Fiber optics/medical wire stripping

Stripping the outside polymer layers of fiber optics or medical microwires without affecting their mechanical or conductive properties has been challenging for a long time. Femtum selective laser stripping process outperforms mechanical, chemical and standard laser stripping processes in terms of stripping quality, yield and throughput.
Figure: SMF fiber stripping with high tensile strength in average.

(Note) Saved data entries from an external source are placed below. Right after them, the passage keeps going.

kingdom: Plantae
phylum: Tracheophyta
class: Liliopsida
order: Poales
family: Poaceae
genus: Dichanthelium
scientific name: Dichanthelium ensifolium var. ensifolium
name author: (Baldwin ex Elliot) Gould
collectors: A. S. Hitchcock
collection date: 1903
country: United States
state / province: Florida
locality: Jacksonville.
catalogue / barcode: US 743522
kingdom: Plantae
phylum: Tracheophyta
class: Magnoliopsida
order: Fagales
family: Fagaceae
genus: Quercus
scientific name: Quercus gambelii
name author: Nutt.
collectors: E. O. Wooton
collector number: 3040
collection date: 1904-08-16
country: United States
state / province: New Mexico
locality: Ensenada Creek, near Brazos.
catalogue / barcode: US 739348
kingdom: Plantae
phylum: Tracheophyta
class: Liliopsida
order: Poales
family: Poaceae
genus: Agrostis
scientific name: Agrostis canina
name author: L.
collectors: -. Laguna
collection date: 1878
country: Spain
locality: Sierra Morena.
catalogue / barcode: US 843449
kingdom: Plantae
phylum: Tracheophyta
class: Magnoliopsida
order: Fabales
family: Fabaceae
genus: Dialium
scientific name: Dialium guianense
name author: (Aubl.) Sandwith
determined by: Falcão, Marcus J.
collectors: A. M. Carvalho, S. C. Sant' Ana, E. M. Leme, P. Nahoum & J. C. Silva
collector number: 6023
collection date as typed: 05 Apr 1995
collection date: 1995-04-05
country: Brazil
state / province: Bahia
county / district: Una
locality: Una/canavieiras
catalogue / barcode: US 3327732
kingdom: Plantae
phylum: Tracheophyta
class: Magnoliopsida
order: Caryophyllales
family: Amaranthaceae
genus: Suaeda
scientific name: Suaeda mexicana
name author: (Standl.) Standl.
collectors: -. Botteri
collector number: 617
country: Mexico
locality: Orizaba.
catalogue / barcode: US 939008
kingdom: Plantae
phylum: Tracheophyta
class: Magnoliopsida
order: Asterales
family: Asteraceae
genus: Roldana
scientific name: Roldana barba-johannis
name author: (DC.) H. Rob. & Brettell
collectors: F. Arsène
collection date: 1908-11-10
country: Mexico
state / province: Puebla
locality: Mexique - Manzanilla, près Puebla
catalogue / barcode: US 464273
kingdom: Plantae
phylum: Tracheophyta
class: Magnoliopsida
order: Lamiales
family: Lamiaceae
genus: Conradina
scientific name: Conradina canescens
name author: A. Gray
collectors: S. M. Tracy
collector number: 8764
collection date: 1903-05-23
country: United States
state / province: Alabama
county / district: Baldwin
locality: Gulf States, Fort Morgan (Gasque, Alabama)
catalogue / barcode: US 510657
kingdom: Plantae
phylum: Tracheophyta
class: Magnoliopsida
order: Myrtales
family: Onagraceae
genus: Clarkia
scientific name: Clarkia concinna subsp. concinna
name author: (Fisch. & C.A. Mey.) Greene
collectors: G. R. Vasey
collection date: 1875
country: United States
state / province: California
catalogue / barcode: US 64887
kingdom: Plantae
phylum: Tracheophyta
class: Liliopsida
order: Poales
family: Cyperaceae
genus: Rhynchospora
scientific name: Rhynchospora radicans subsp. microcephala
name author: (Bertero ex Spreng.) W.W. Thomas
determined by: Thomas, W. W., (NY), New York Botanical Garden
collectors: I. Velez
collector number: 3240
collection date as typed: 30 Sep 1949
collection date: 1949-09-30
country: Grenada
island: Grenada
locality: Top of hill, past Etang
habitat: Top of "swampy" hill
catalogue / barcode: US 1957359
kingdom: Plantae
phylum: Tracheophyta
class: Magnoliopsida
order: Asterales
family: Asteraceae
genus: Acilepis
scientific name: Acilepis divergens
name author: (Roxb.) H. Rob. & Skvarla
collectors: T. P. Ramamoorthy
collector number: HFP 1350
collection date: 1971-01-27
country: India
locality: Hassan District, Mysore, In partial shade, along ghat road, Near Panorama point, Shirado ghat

Transparent conducting film patterning

Transparent conducting films like ITO, PEDOT:PSS or graphene oxide (GO) are widely used in modern electronic devices. Femtum fiber laser enable selective patterning of these thins films on various substrates (glass, polymers, semiconductors). Thanks to its mid-IR wavelength, transparent conductive films can be ablated above (front processing) and even through different substrates (back processing) at high processing speed.
Figure: Front and back ITO patterning on a PET film.

Semiconductor microprocessing

The electronic industry requires semiconductor materials like silicon or germanium to be precisely cut or scribed. However, standard lasers in the UV or near-infrared are directly absorbed at the surface. Femtum lasers are transparent to semiconductor material, but they can precisely ablate these materials through multiphoton absorption, giving the flexibility to process semiconductors in volume.
Figure: Hole drilling in germanium.

On-surface waveguide inscription

A repeatable manufacturing process of on-surface waveguide inscription at scale has been demonstrated with Femtum lasers. Polymers are cheap, bio-compatible materials and now there is a method to turn almost any plastic into a high-tech sensing device by directly writing waveguides at their surfaces. This process requires a match between a laser wavelength and a material’s absorption band in order to change the refractive index at the surface of the material, without causing additional deformation or burning of the matrix.
Figure: On-surface waveguides in PMMA.

Polymer surface texturing

Surface functionalization of polymers allows to modify their mechanical, thermal, optical and adhesion properties as well as their wettability (hydrophilic vs hydrophobic) or biocompatibility. Smooth surface modification at very high speeds can be obtained with Femtum lasers.
Figure: Surface texturing of polycarbonate and micro-lens fabrication in acrylate.